= Beginning of Section =

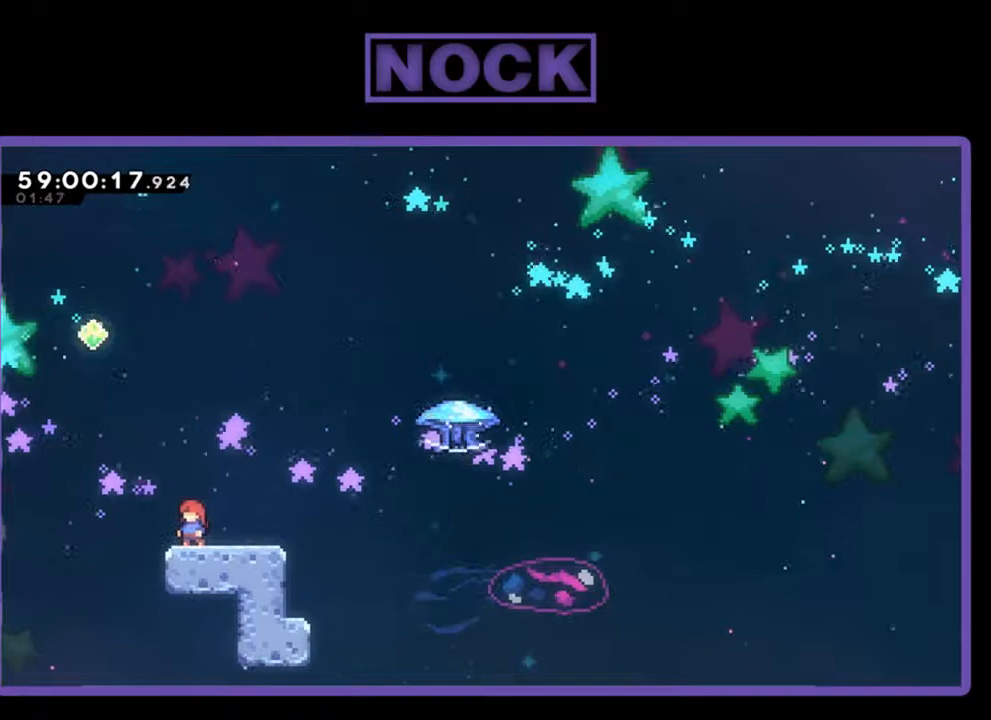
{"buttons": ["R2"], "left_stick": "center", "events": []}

= End of Section =
= Beginning of Section =

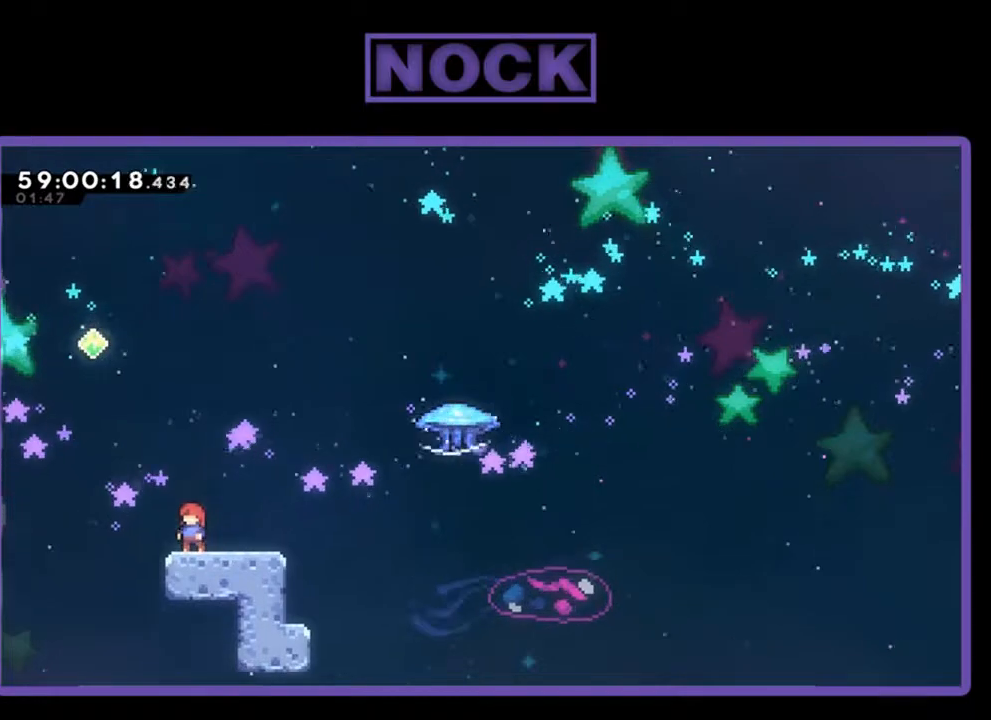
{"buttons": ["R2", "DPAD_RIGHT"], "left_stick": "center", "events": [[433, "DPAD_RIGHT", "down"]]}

= End of Section =
= Beginning of Section =

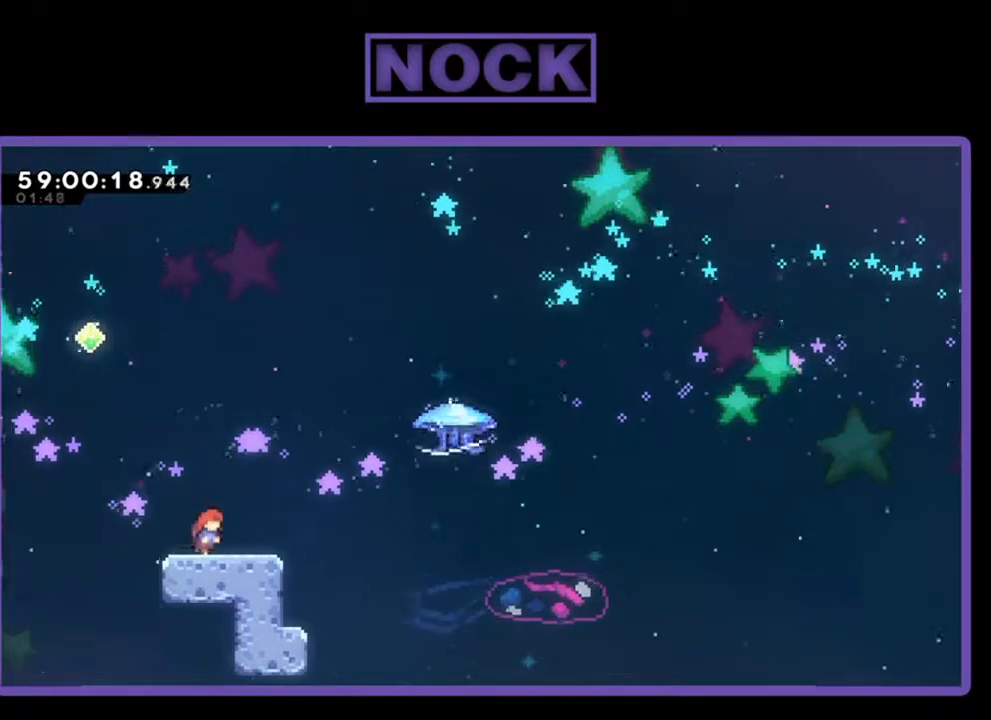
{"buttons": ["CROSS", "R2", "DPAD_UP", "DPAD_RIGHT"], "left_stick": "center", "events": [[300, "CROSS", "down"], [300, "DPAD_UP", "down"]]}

= End of Section =

What lines in the entries above hold "down"? Copy every one.

*Task answer:*
{"buttons": ["R2", "DPAD_RIGHT"], "left_stick": "center", "events": [[433, "DPAD_RIGHT", "down"]]}
{"buttons": ["CROSS", "R2", "DPAD_UP", "DPAD_RIGHT"], "left_stick": "center", "events": [[300, "CROSS", "down"], [300, "DPAD_UP", "down"]]}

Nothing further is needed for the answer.